Bölgede 6666 zeytin ağacı söküldü
Tüm direnişe, köylülerin nöbetlerine ve itirazlara rağmen gece yarısı alana giren dozerler 6666 zeytin ağacını yerlerinden söktü.
Hüzünlü zafer
Binlerce zeytin ağacının katledilmesinin ardından Danıştay termik santral inşasında yürütmeyi durdurma kararı verdi. Binlerce zeytin ağacı kesildikten sonra böyle bir kararın verilmesi büyük tepki toplamıştı. Yine de Danıştay’ın termik santralin yapılacak alanın acil kamulaştırılması ile ilgili Bakanlar Kurulu kararını esastan iptal etmesi köy halkının rahat bir enfes almasını sağladı.
Köyün 15 kilometre yakınına yapılan termik santral ve beklenmedik yangın
Köy halkı iptal kararının ardından rahat bir nefes alsa da köyün 15 kilometre uzağına yapılan termik santral köydeki tarım alanlarını büyük oranda etkiledi. Santralin atık sahası olan kül barajı köyün yakınından geçiyordu. Köylerine santrali sokmayan köy halkı santralin etkilerinden kaçamadı. Santral direnişi sırasında hukuksuzca kesilen zeytin ağaçlarının yerine dikilen fidanlar ise çıkan yangında kül oldu. 25 dönümlük alana yayılan yangında, dikilen 200 zeytin fidanıyla sekiz dönümlük arazide bulunan meyve ağaçlarının tamamı yandı.
Kadınlar, iş imkanının olmadığı köyde santralin atık sahası olan kül barajına giderek insanlık dışı koşullarda kömür topluyor ve çalışıyorlardı
Bu zor iş nedeniyle birçok kadın yaralanıyor ve uzun vadede KOAH gibi hastalıklarla karşı karşıya kalıyordu. Kolları ve bacakları kırılıyor, kömüre batıyorlardı.

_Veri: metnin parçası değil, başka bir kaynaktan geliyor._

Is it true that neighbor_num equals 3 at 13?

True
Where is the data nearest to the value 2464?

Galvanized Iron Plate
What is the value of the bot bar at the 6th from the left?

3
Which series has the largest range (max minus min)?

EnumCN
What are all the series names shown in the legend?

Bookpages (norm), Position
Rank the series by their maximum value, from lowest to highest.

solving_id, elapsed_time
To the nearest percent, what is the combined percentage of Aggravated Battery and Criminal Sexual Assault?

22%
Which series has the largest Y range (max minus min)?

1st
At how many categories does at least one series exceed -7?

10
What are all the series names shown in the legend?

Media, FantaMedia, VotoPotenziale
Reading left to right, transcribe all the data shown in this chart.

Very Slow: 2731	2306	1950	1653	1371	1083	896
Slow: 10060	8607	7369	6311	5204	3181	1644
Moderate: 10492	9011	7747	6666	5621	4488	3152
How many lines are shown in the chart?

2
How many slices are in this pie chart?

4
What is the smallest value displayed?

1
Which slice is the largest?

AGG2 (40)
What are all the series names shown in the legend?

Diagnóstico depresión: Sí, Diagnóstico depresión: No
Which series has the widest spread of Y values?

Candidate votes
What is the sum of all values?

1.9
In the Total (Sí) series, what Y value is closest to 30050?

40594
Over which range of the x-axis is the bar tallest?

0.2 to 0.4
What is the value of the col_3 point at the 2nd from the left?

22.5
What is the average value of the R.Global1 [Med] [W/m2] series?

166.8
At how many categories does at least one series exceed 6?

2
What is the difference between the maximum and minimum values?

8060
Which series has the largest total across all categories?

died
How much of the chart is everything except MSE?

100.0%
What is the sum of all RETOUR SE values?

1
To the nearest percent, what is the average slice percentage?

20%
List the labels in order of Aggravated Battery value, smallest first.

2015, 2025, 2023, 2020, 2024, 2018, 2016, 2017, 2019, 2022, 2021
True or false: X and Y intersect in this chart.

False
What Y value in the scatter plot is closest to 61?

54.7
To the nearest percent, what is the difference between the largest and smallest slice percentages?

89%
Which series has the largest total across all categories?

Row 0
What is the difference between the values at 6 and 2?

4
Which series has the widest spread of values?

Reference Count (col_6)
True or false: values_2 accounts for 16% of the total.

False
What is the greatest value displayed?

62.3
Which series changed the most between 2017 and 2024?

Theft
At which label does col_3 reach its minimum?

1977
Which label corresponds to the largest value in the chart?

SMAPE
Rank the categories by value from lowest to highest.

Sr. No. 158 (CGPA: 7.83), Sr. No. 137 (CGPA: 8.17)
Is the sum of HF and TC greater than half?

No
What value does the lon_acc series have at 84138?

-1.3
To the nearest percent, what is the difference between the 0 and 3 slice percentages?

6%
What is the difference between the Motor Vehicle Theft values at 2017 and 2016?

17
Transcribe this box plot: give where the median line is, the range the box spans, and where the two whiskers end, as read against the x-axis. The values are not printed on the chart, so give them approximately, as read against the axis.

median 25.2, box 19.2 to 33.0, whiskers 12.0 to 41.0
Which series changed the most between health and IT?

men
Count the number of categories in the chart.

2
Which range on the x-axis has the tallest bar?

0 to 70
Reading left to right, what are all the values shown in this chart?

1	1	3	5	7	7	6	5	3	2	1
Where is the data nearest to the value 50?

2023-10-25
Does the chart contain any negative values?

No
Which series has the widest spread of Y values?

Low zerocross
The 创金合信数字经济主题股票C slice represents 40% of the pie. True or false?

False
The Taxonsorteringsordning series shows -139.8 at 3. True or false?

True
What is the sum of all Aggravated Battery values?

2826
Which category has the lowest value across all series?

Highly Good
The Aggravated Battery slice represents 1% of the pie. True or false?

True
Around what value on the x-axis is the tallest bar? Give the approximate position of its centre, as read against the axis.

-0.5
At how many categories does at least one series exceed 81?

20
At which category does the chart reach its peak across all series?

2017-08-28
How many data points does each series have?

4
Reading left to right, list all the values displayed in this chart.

Hayatlarındaki değişim ise Temel İhtiyaç Derneği’nin bir projesiyle başladı. Projeyi konuşmak için köy kahvesinde toplanan kadınlar erkeklerin şaşkın bakışlarıyla karşılaştılar
Erkekler önce kahveden çıkmak istemediler. Kadınlar ise bugün “Bugün burası bize ait, isterseniz kalıp dinleyebilirsiniz” diyerek toplantılarını gerçekleştirdiler.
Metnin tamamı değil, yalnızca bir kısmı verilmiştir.